Material shown below:
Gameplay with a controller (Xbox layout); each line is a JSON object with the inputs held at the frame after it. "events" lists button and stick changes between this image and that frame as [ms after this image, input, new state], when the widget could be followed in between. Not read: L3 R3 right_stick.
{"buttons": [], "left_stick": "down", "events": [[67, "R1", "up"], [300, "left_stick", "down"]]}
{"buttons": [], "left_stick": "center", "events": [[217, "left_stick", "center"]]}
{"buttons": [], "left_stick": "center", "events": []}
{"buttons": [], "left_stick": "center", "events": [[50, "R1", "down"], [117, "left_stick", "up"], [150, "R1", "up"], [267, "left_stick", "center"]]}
End of Material shown.
> _Your instructions_
In the records, locate each line holding the string "center" and copy it.

> _Reply to the task_
{"buttons": [], "left_stick": "center", "events": [[217, "left_stick", "center"]]}
{"buttons": [], "left_stick": "center", "events": []}
{"buttons": [], "left_stick": "center", "events": [[50, "R1", "down"], [117, "left_stick", "up"], [150, "R1", "up"], [267, "left_stick", "center"]]}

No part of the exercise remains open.